In a press release issued on March 4, 2019, ALJA urged President Weah to muster the courage in taking similar actions in bringing to justice Liberia’s Finance and Development Planning Minister, Samuel Tweah and others, implicated in the mismanagement of the government’s US 25 million dollars mop-up exercise. ALJA insists if the ongoing prosecution of the CBL executives for alleged economic crime is to be seen as credible and impartial than, the need for Minister Tweah and others, who implemented the mismanaged mop-exercise to face justice cannot be overstated.
The Association said beginning July 2018 to October 2018, the Finance and Development Planning Minister as chairman of the Liberia Economic Management Team (EMT) in collaboration with the CBL authority reportedly supervised the physical purchase of Liberian dollar banknotes from local businesses and foreign exchange bureaus in keeping with the government’s mop-up initiative, which focused on the rejuvenation of the Liberian economy through the elimination of excess Liberian dollars from the market.
However, ALJA quoting the US based Kroll Inc, a Division of Duff and Phelps’ recently release Scoping Report: Independent Review Regarding Allegations of the Disappearance of New Liberian Banknotes, maintained the Minister and the CBL authority reportedly executed the US 25 million dollars mop-exercise without a clearly documented strategy as to how the money was spent.
The Association said while it acknowledges and supports the prosecution of the arrested and detained CBL executives for their complicity in the missing 16 billion Liberian dollars scandal, it strongly believes the Finance and Development Planning Minister and other linked to the US 25 million dollars mop-up exercise, should also, be investigated and made to fully account for how the people’s money was spent.

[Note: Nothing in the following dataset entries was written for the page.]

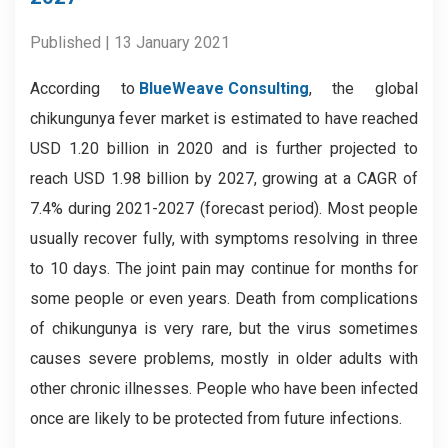
Published | 13 January 2021
According to
BlueWeave Consulting
, the global
chikungunya fever market is estimated to have reached
USD 1.20 billion in 2020 and is further projected to
reach USD 1.98 billion by 2027, growing at a CAGR of
7.4% during 2021-2027 (forecast period). Most people
usually recover fully, with symptoms resolving in three
to 10 days. The joint pain may continue for months for
some people or even years. Death from complications
of chikungunya is very rare, but the virus sometimes
causes severe problems, mostly in older adults with
other chronic illnesses. People who have been infected
once are likely to be protected from future infections.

The Americas based Liberian journalists quoting the legal maxim “He who comes into equity must come with clean hands,” said it sets a bad precedent for the CDC led government to focus solely on the prosecution of former Governor Weeks, Deputy Governor Sirleaf and the other accused while ignoring the indicated failure of Minister Tweah and the others to account for the US 25 million dollars used for the Weah administration professed mop-up exercise.
Meanwhile, ALJA is reminding President Weah that if his pronounced fight against corruption and dishonesty in the public sector is to be taken seriously then he must begin to hold all public officials accountable, especially those linked to acts that are inimical to the peace and stability of Liberia. “Mr. President, you can’t fight graft by cherry picking in terms of who gets prosecuted or not when economic crimes are committed by government officials,” the ALJA press release quoted the Association’s National President, Moses D. Sandy, as saying.